Al, Jesus said to turn the other cheek, not to be stupid about it.

And a third class of indulgence being fed by the Zimmerman/Martin frenzy is a desire for a piece of the rock, wanting to feel that the pain and grief of a deceased's family is somehow personable to me, me, me, and I’ve personally been hurt and I personally deserve some sort of compensation or sympathy or attention, attention, attention because it’s personal to ME and now my opinions are worth more.

There are lots of examples of that. One is Rapper MC Lyte.   At one of the rallies, he remarked:
  
“When the verdict was read, I felt like we lost Trayvon Martin again.”

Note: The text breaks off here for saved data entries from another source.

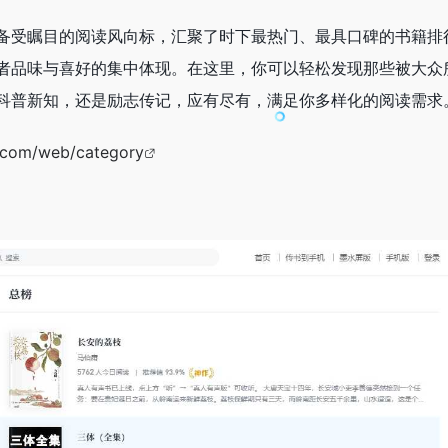
备受瞩目的阅读风向标，汇聚了时下最热门、最具口碑的书籍排
者品味与喜好的集中体现。在这里，你可以轻松发现那些被大众
科普新知，还是励志传记，应有尽有，满足你多样化的阅读需求
q.com/web/category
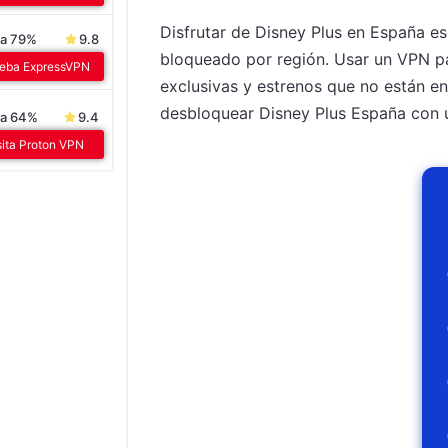
Disfrutar de Disney Plus en España e
ra 79%
9.8
bloqueado por región. Usar un VPN pa
eba ExpressVPN
exclusivas y estrenos que no están en
desbloquear Disney Plus España con u
ra 64%
9.4
sita Proton VPN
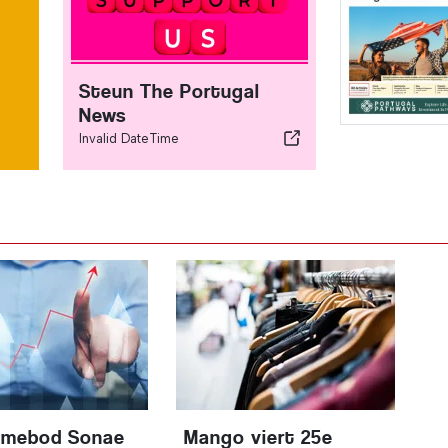
Steun The Portugal
News
Invalid DateTime
amebod Sonae
Mango viert 25e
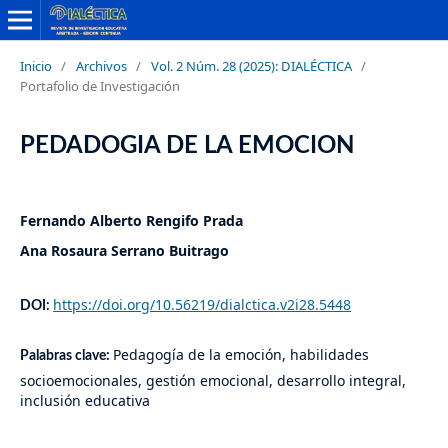
Inicio
/
Archivos
/
Vol. 2 Núm. 28 (2025): DIALÉCTICA
/
Portafolio de Investigación
PEDADOGIA DE LA EMOCION
Fernando Alberto Rengifo Prada
Ana Rosaura Serrano Buitrago
https://doi.org/10.56219/dialctica.v2i28.5448
DOI:
Pedagogía de la emoción, habilidades
Palabras clave:
socioemocionales, gestión emocional, desarrollo integral,
inclusión educativa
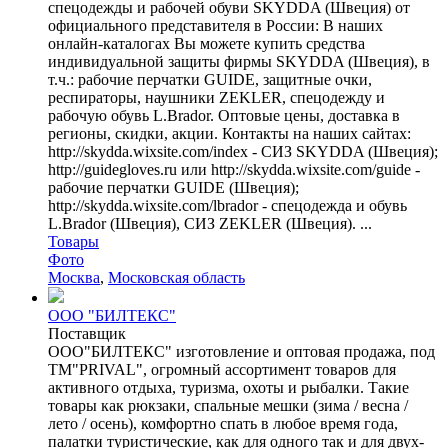
спецодежды и рабочей обуви SKYDDA (Швеция) от
официального представителя в России: В наших
онлайн-каталогах Вы можете купить средства
индивидуальной защиты фирмы SKYDDA (Швеция), в
т.ч.: рабочие перчатки GUIDE, защитные очки,
респираторы, наушники ZEKLER, спецодежду и
рабочую обувь L.Brador. Оптовые цены, доставка в
регионы, скидки, акции. Контакты на наших сайтах:
http://skydda.wixsite.com/index - СИЗ SKYDDA (Швеция);
http://guidegloves.ru или http://skydda.wixsite.com/guide -
рабочие перчатки GUIDE (Швеция);
http://skydda.wixsite.com/lbrador - спецодежда и обувь
L.Brador (Швеция), СИЗ ZEKLER (Швеция). ...
Товары
Фото
Москва
,
Московская область
ООО "БИЛТЕКС"
Поставщик
ООО"БИЛТЕКС" изготовление и оптовая продажа, под
ТМ"PRIVAL", огромный ассортимент товаров для
активного отдыха, туризма, охоты и рыбалки. Такие
товары как рюкзаки, спальные мешки (зима / весна /
лето / осень), комфортно спать в любое время года,
палатки туристические, как для одного так и для двух-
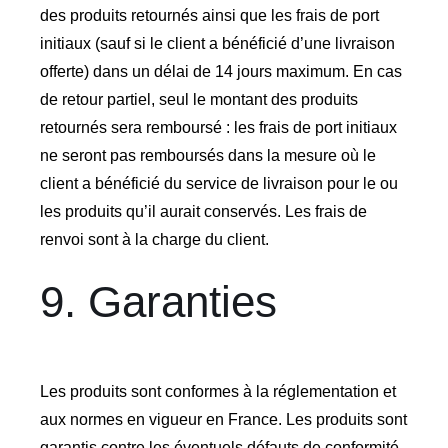
des produits retournés ainsi que les frais de port
initiaux (sauf si le client a bénéficié d’une livraison
offerte) dans un délai de 14 jours maximum. En cas
de retour partiel, seul le montant des produits
retournés sera remboursé : les frais de port initiaux
ne seront pas remboursés dans la mesure où le
client a bénéficié du service de livraison pour le ou
les produits qu’il aurait conservés. Les frais de
renvoi sont à la charge du client.
9. Garanties
Les produits sont conformes à la réglementation et
aux normes en vigueur en France. Les produits sont
garantis contre les éventuels défauts de conformité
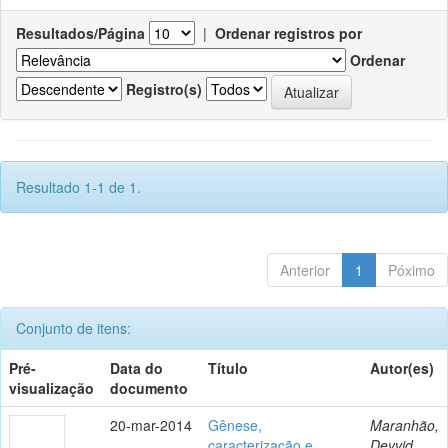
Resultados/Página
|
Ordenar registros por
Ordenar
Registro(s)
Resultado 1-1 de 1.
Anterior
1
Póximo
Conjunto de itens:
Pré-
Data do
Título
Autor(es)
visualização
documento
20-mar-2014
Gênese,
Maranhão,
caracterização e
Deyvid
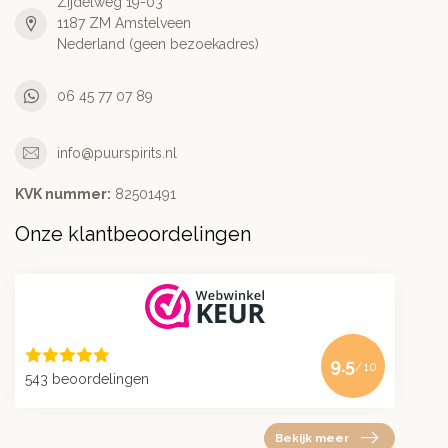
Zijdelweg 19-03
1187 ZM Amstelveen
Nederland (geen bezoekadres)
06 45 77 07 89
info@puurspirits.nl
KVK nummer:
82501491
Onze klantbeoordelingen
9.5
/10
543 beoordelingen
Bekijk meer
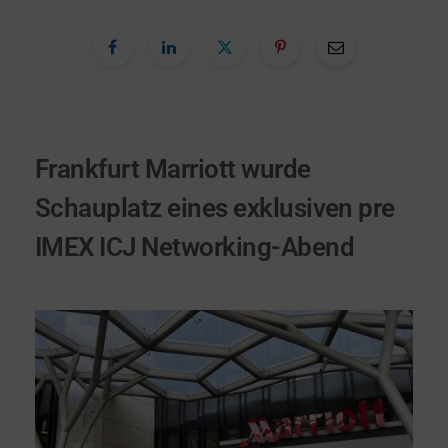
Frankfurt Marriott wurde
Schauplatz eines exklusiven pre
IMEX ICJ Networking-Abend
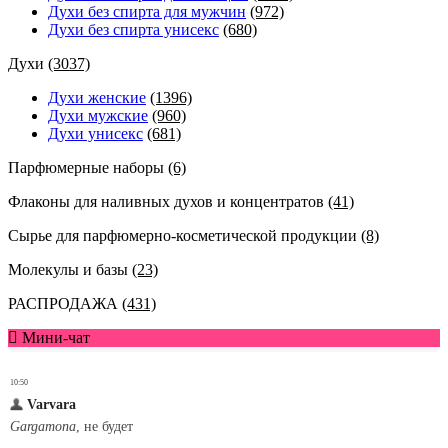
Духи без спирта для мужчин
(972)
Духи без спирта унисекс
(680)
Духи
(3037)
Духи женские
(1396)
Духи мужские
(960)
Духи унисекс
(681)
Парфюмерные наборы
(6)
Флаконы для наливных духов и концентратов
(41)
Сырье для парфюмерно-косметической продукции
(8)
Молекулы и базы
(23)
РАСПРОДАЖА
(431)
Мини-чат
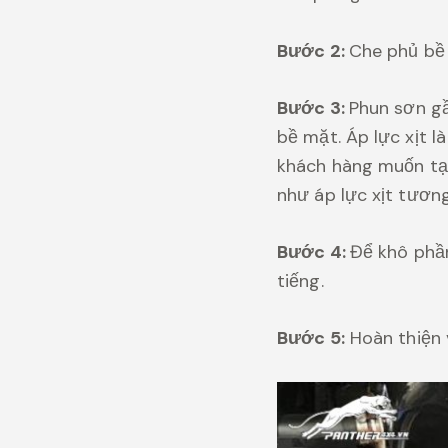
Bước 2:
Che phủ bề 
Bước 3:
Phun sơn gầ
bề mặt. Áp lực xịt l
khách hàng muốn tạo
như áp lực xịt tươn
Bước 4:
Để khô phần
tiếng.
Bước 5:
Hoàn thiện 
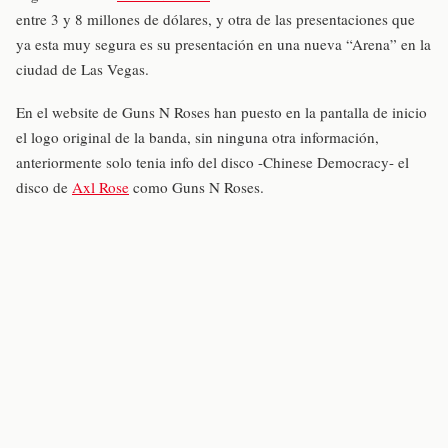
entre 3 y 8 millones de dólares, y otra de las presentaciones que
ya esta muy segura es su presentación en una nueva “Arena” en la
ciudad de Las Vegas.
En el website de Guns N Roses han puesto en la pantalla de inicio
el logo original de la banda, sin ninguna otra información,
anteriormente solo tenia info del disco -Chinese Democracy- el
disco de
Axl Rose
como Guns N Roses.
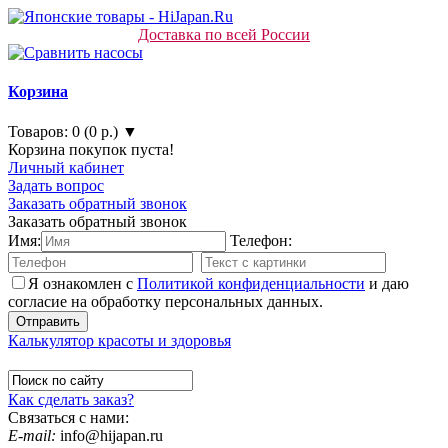
Доставка по всей России
Корзина
Товаров: 0 (0 р.) ▼
Корзина покупок пуста!
Личный кабинет
Задать вопрос
Заказать обратный звонок
Заказать обратный звонок
Имя:
Телефон:
Я ознакомлен с
Политикой конфиденциальности
и даю
согласие на обработку персональных данных.
Калькулятор красоты и здоровья
Как сделать заказ?
Связаться с нами:
E-mail:
info@hijapan.ru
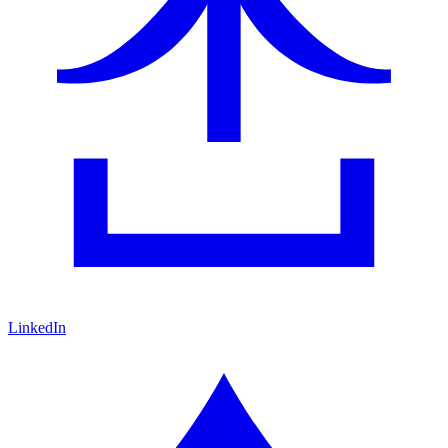
LinkedIn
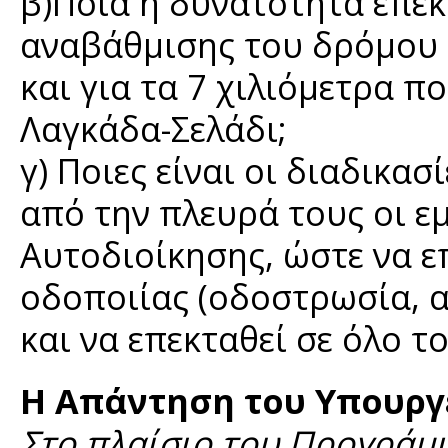
β)Ποια η δυνατότητα επέκ
αναβάθμισης του δρόμου 
και για τα 7 χιλιόμετρα π
Λαγκάδα-Σελάδι;
γ) Ποιες είναι οι διαδικ
από την πλευρά τους οι ε
Αυτοδιοίκησης, ώστε να ε
οδοποιίας (οδοστρωσία, 
και να επεκταθεί σε όλο τ
Η Απάντηση του Υπουργε
Στο πλαίσιο του Προγράμμ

What is this “we” shit?  Did you know the guy before you read about him on the news?  (Sorry, heard about him on the news.)  Don’t you think there’s a little secondary gain going on if you are spreading your sincere sadness into a microphone?  

Oh, we all like to invest in grief.   It pays dividends a lot sooner than Bank of America. How often do you see on Facebook a post that goes something like “My best friend Joe’s mother died, and I’m just so upset about it.” To which replies roll in, “Oh, you poor dear, we are so sorry for your loss!”

How’s that again? In the overall sense, maybe Joe’s mom should be at the top of our concern list. If you’re looking strictly corporeally, let’s see what we can do for Joe. Why am I reminded of people who think they can get relief by telephone from the California Psychic Hotline?

I do not appreciate rap music.   Nor do I understand it.  There is an almost unvarying formula that when you react to something a rapper says, you go find his/her lyrics and point out that they are full of lots and lots of violent and antisocial stuff.  And they make liberal use of “the F Word.”

Oh, no they don’t, they just say “fuck” a lot.

Okay, I looked up MC Lyte, and he certainly provides a lot of snorting soundbites. On the whole, however, if I’m reading the free verse correctly, his stuff is way on the mild side so I’m not going to cherry pick the really bad stuff to try to make him out to be some sort of bad person.

He’s just another illogical person rolling in a very common human indulgence.

So what to do?

I have long been a friend  and supporter of Sen. Manchin.  (No, I don’t plan to attend any functions hosted by Mayor Bloomberg for the Senator. I’m sure the Mayor's family loves him, that’s about all I’m going to say about the guy.)

At least six months ago, Sen. Manchin proposed responding to the concerns of gun violence with a no-holds-barred examination of violence in America, a “National Commission on Violence.”  He reasoned, correctly, that looking at only the instruments of some violence won’t do a whole lot of good. That proposal seems to have dropped into the black hole of Washington, possibly because it lacks whine-potential and sex, and the results may not be consistent with all of our dearly held preconceptions.

So let me say that it’s time to move off of Zimmerman/Martin. The case is over. Continuing that particular discussion is waving the bloody shirt and crass political opportunism.  It is time to move to an honest discussion of everything that seems to be causing violence in America.

I would start with the only obvious conclusion: We could be doing a better job for each other.